- [TASK GOAL] Apart from the pictures, print the data below exactly as given.

┏━━

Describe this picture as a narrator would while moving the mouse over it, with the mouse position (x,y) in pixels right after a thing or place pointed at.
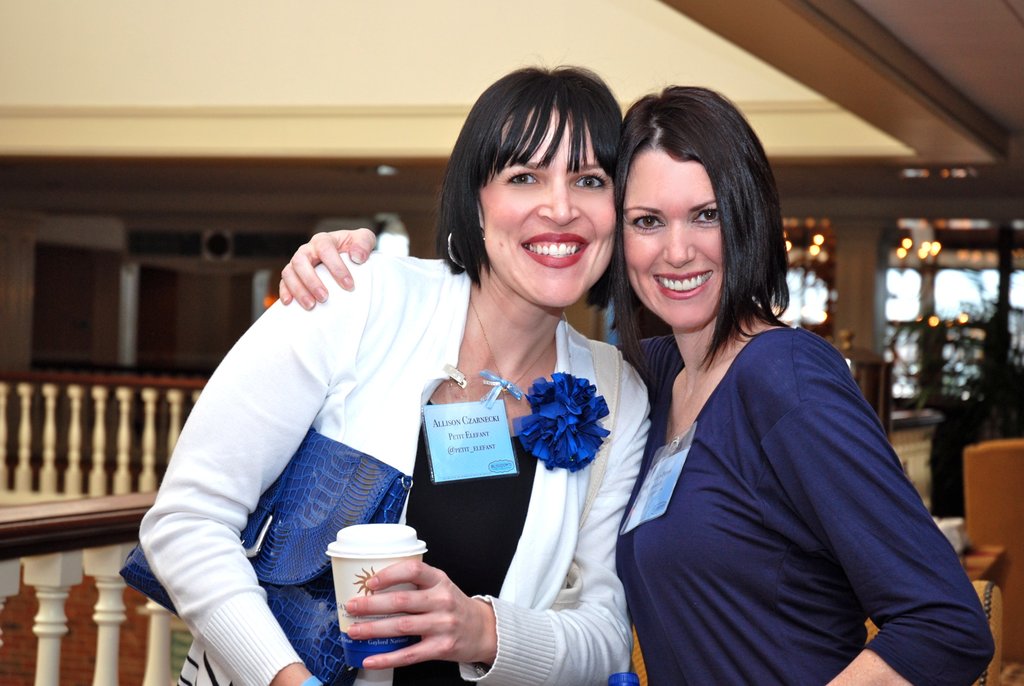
In the image there are two women (442,405) standing in the front (676,299), both are smiling, the woman (583,282) on left side (337,578) holding a coffee mug (404,587), this seems to be clicked inside building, on left side (59,544) there is a fence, the woman (667,638) on right side (844,514) wore navy blue dress (797,488) and the woman (394,315) on left side (328,366) wore black shirt (448,504) with a white jacket (539,486) above it.
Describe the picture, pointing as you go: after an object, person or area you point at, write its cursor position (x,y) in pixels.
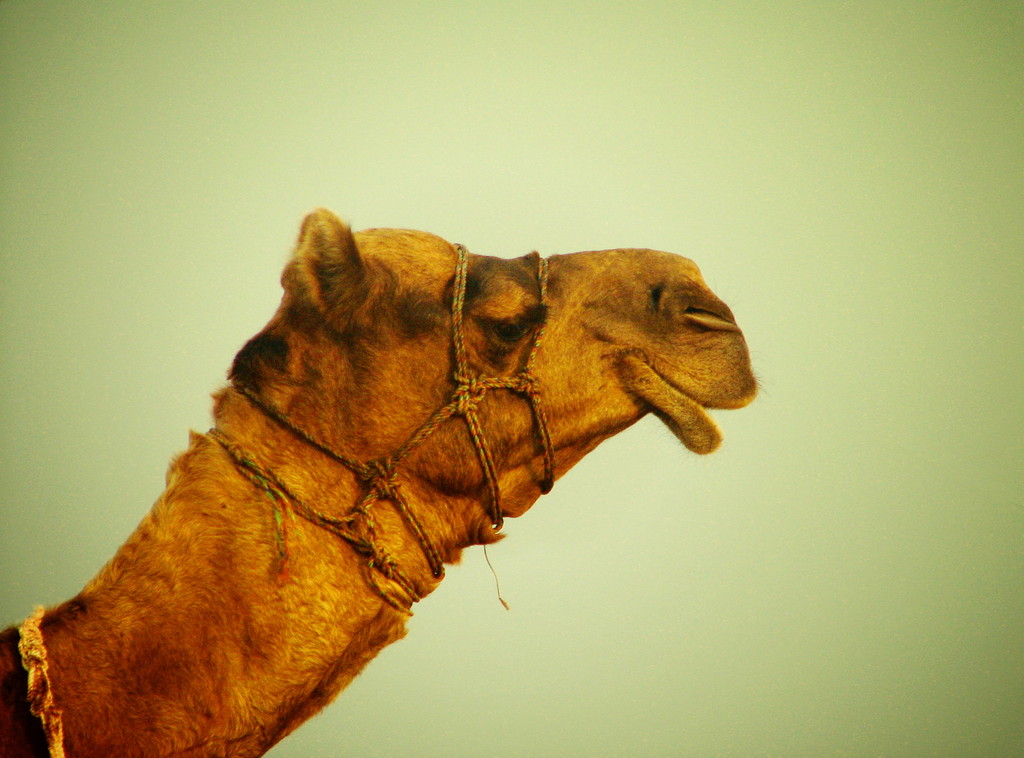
In this image I can see a camel (204,593) which is brown and black in color and few ropes (333,528) tied to it. I can see the green colored background (528,87).
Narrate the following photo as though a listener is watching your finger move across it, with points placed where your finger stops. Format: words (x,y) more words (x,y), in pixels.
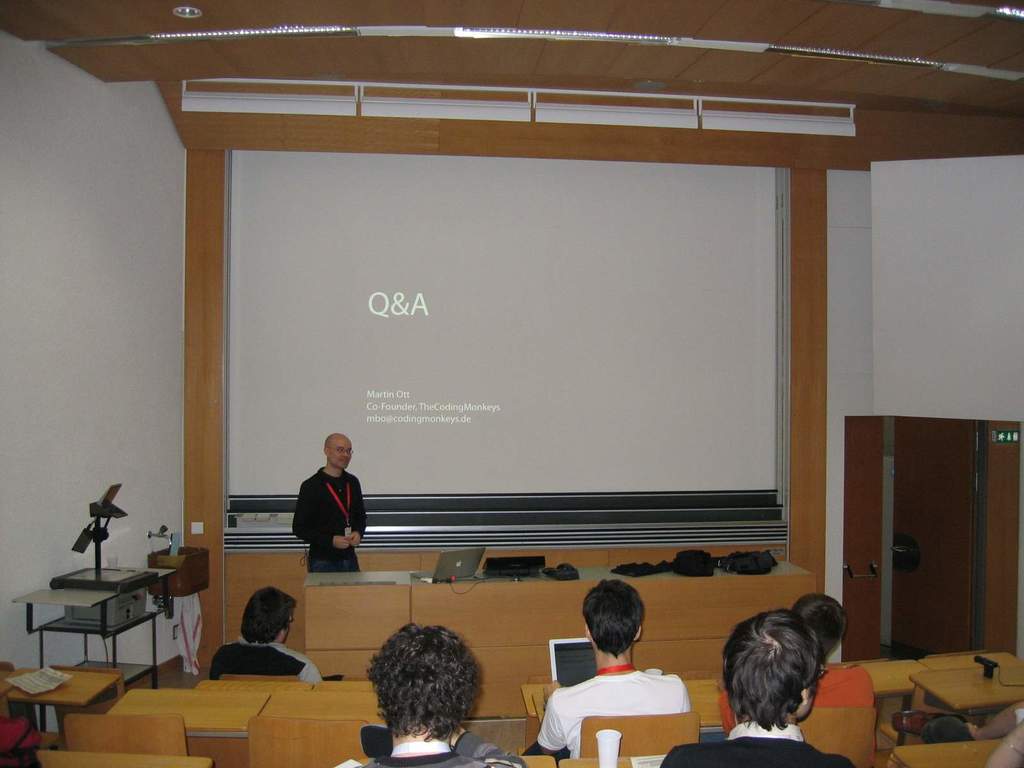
In this image it seems like it is a hall (230,567) in which there are students (616,708) sitting in the chairs (635,722). In the background (346,496) there is a person (361,504) standing near the podium (408,578). There is a table (471,592) on which there are bags (701,556) and a laptop (462,553) beside it. In the background (520,324) there is a screen (484,343). At the top (288,29) there is ceiling (384,40) with the lights (233,36).
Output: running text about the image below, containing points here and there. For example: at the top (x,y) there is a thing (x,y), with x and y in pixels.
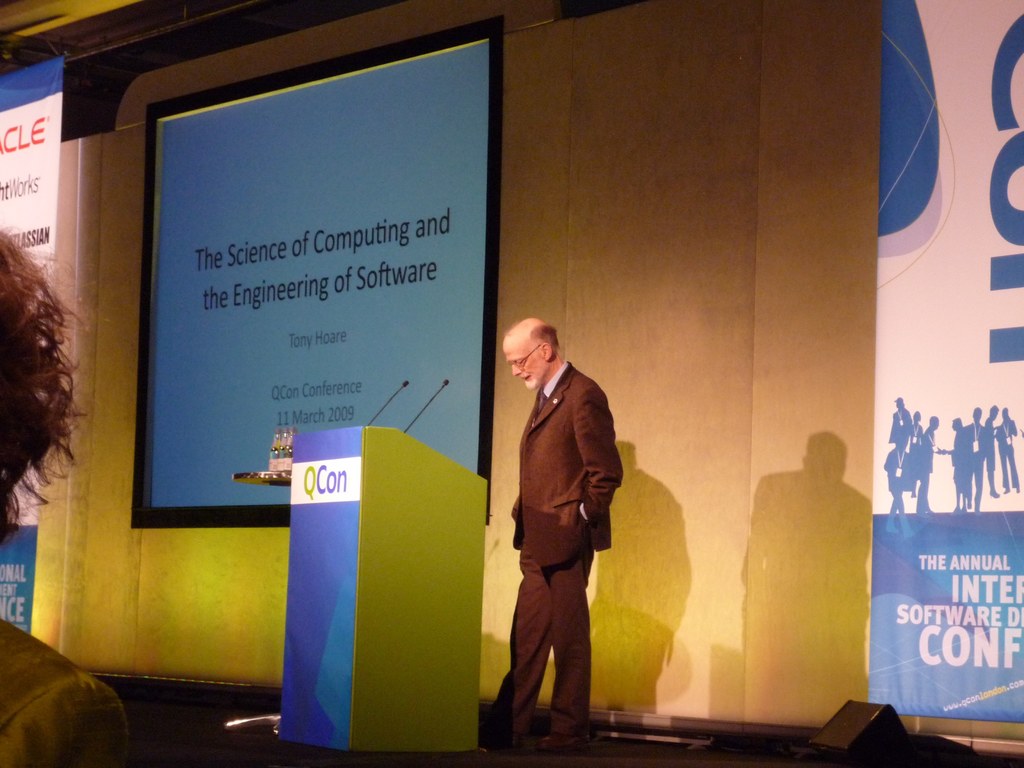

┗━━

- [TASK ANSWER]
Describe this picture as a narrator would while moving the mouse over it, with the mouse position (x,y) in pixels right after a thing or place pointed at.
In the image there are two women (442,405) standing in the front (676,299), both are smiling, the woman (583,282) on left side (337,578) holding a coffee mug (404,587), this seems to be clicked inside building, on left side (59,544) there is a fence, the woman (667,638) on right side (844,514) wore navy blue dress (797,488) and the woman (394,315) on left side (328,366) wore black shirt (448,504) with a white jacket (539,486) above it.
Describe the picture, pointing as you go: after an object, person or area you point at, write its cursor position (x,y) in pixels.
In this image I can see a camel (204,593) which is brown and black in color and few ropes (333,528) tied to it. I can see the green colored background (528,87).
Narrate the following photo as though a listener is watching your finger move across it, with points placed where your finger stops. Format: words (x,y) more words (x,y), in pixels.
In this image it seems like it is a hall (230,567) in which there are students (616,708) sitting in the chairs (635,722). In the background (346,496) there is a person (361,504) standing near the podium (408,578). There is a table (471,592) on which there are bags (701,556) and a laptop (462,553) beside it. In the background (520,324) there is a screen (484,343). At the top (288,29) there is ceiling (384,40) with the lights (233,36).
Output: running text about the image below, containing points here and there. For example: at the top (x,y) there is a thing (x,y), with x and y in pixels.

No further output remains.